WORK REQUEST: Take every line from the entries below that includes the word "digital" and copy it.

[Items listed in a dataset]
☆ ☆ ☆ ☆ ☆

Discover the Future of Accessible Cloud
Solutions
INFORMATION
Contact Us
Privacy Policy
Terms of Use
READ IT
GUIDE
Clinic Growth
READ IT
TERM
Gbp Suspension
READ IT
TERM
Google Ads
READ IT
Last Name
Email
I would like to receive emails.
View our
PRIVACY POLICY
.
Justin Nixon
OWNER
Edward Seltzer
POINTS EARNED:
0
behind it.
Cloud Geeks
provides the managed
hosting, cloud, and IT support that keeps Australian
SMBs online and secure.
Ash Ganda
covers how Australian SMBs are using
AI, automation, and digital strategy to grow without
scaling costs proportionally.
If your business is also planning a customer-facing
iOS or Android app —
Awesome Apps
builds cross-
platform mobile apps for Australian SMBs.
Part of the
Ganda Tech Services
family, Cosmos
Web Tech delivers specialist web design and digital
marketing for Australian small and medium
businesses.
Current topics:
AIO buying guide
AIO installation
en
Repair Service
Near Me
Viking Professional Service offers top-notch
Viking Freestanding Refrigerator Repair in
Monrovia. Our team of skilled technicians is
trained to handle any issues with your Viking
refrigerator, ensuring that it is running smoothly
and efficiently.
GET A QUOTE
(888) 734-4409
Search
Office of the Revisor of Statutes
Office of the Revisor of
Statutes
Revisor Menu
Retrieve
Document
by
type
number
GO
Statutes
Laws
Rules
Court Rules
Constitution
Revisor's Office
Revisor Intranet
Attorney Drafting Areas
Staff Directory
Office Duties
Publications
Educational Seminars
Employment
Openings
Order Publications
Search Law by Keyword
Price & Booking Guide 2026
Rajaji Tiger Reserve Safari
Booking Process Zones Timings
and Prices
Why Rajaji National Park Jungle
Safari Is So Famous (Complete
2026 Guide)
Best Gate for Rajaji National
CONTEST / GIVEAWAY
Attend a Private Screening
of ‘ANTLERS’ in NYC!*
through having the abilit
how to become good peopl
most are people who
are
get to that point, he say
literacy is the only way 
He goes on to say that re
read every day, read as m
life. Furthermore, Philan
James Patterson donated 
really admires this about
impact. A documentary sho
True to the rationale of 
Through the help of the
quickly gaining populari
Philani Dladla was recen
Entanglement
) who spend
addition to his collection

☆ ☆ ☆ ☆ ☆

EXERCISE OUTPUT:
AI, automation, and digital strategy to grow without
Web Tech delivers specialist web design and digital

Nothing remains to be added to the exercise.